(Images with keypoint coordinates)

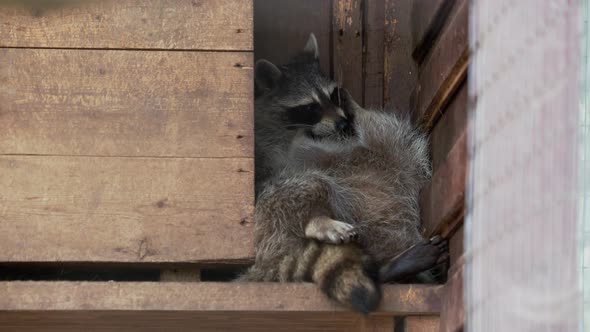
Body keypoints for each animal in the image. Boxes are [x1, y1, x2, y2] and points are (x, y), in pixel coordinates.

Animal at [240, 32, 448, 312]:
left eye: (333, 95)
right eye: (310, 107)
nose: (343, 122)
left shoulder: (397, 153)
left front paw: (355, 108)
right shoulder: (268, 149)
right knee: (307, 184)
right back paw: (317, 219)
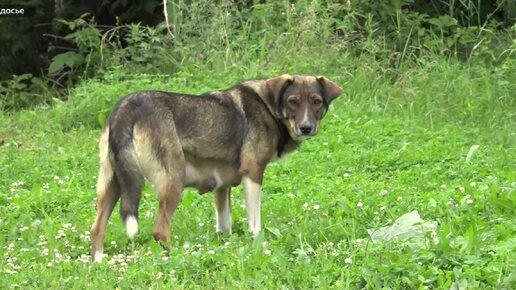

> **EXERCISE**: The job here is to write out the records exactly, pictures excluded.

> **SOLUTION TO THIS PROBLEM**:
Body keypoints for each animal in the image. Boxes are [x1, y1, x2, y2] and points are (x, y), in pixel coordinates.

Animal at [240, 32, 448, 312]:
left eye: (333, 95)
right eye: (310, 107)
nose: (343, 122)
left shoulder: (397, 153)
left front paw: (355, 108)
right shoulder: (268, 149)
right knee: (307, 184)
right back paw: (317, 219)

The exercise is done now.